BEGIN SUPPLIED PASSAGE

To accomplish Step 1 in our adaptive compression architecture, one must be able to compress binary models. The ideal lengths of the two code words for a binary model include one which is less than one bit long (if there is any potential for compression). When methods such as Huffman coding [1] are used to generate code words for these ideal lengths, the code words that result are again one bit in length, resulting in no compression.

The classical solution to this problem is to group together N outcomes from a binary model, estimate probabilities for the  $2^N$  possibilities that arise, and treat them as if they were outcomes from an Nth extension of the original model.



## Figure 4 (a) Concatenation coding; (b) arithmetic coding.

Application of Huffman coding techniques to such a nonbinary model can then yield variable-length code words and the potential for compression.

END SUPPLIED PASSAGE
BEGIN SOURCE DATA

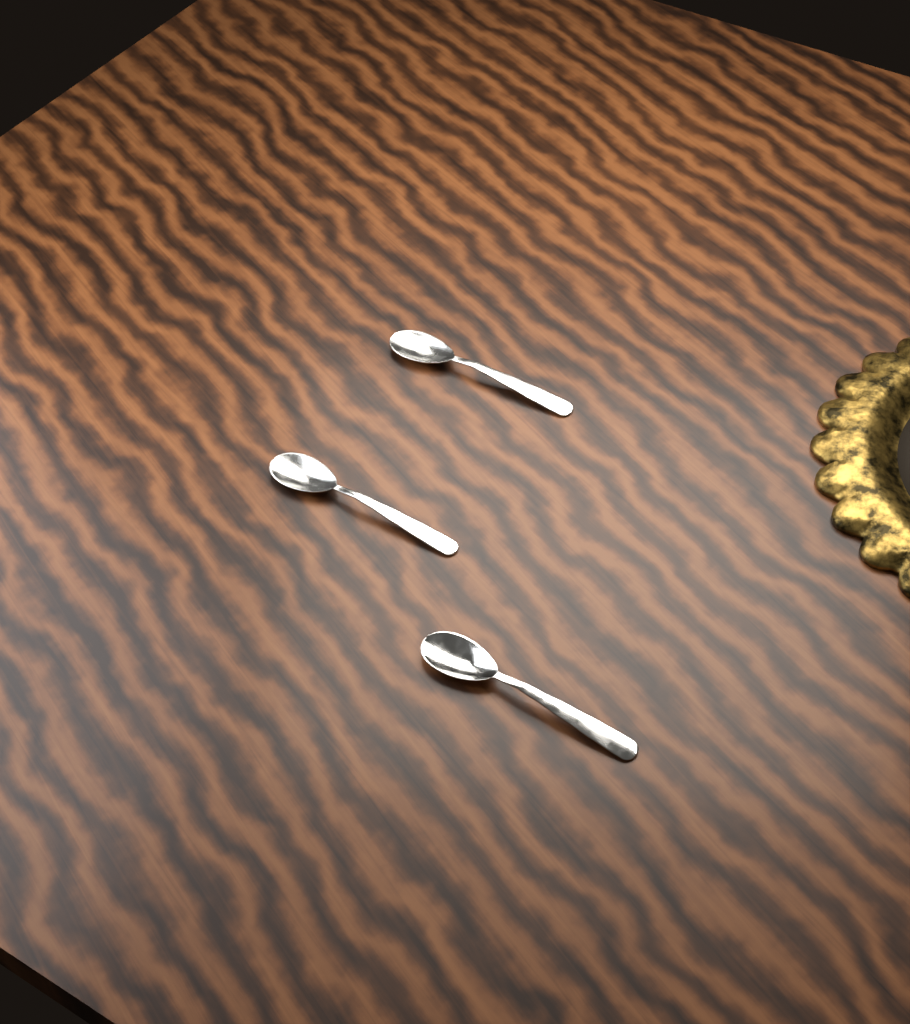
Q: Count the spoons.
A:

END SOURCE DATA

TASKS FOR THIS EXERCISE:
A - From the passage on compressing binary models, write out the text starting at "The classical solution" and ending at "potential for compression.".
B - According to the passage on compressing binary models, what happens when Huffman coding is used to generate code words for the ideal lengths of a binary model?
C - Carry on the passage on compressing binary models from where it stops.

RESULTS FOR EACH TASK:
A -
The classical solution to this problem is to group together N outcomes from a binary model, estimate probabilities for the  $2^N$  possibilities that arise, and treat them as if they were outcomes from an Nth extension of the original model.



## Figure 4 (a) Concatenation coding; (b) arithmetic coding.

Application of Huffman coding techniques to such a nonbinary model can then yield variable-length code words and the potential for compression.

B - The resulting code words are again one bit long, so there is no compression.

C -
Note that grouping of binary outcomes into an extension precludes the use of a reconfigurable binary coder and conditional binary models—as required by our general solution for adaptive compression coding. In contrast to this, arithmetic compression coding can encode binary models directly, without having to resort to grouping outcomes into an Nth extension! It accomplishes this by its unique ability to encode even fractional bits of information.

To better understand arithmetic coding, it is useful to compare its behavior with that of the classical approach, which we shall call "concatenation" coding. That is, block codes [1] such as Huffman coding typically assemble variable-length code words into a code string by using a register, as is illustrated in Figure 4(a). This process consists of alternating between the LOAD of some number L of code-word bits into the register and the SHIFT of a corresponding number of bits, S, out of the register into the code string (i.e., S = L).

In contrast to this, arithmetic coding, as shown in **Figure 4(b)**, permits its code-string assembly register to shift out *less* than the size of the code word that was last loaded (i.e.,  $S \le L$ ). There may be leftover data in the register when the next code word is to be assembled, so that the previous LOAD operation must be redefined. Its operation becomes binary arithmetic (i.e., ADD), hence the name *arithmetic* coding.



# Figure 5 7-bit template.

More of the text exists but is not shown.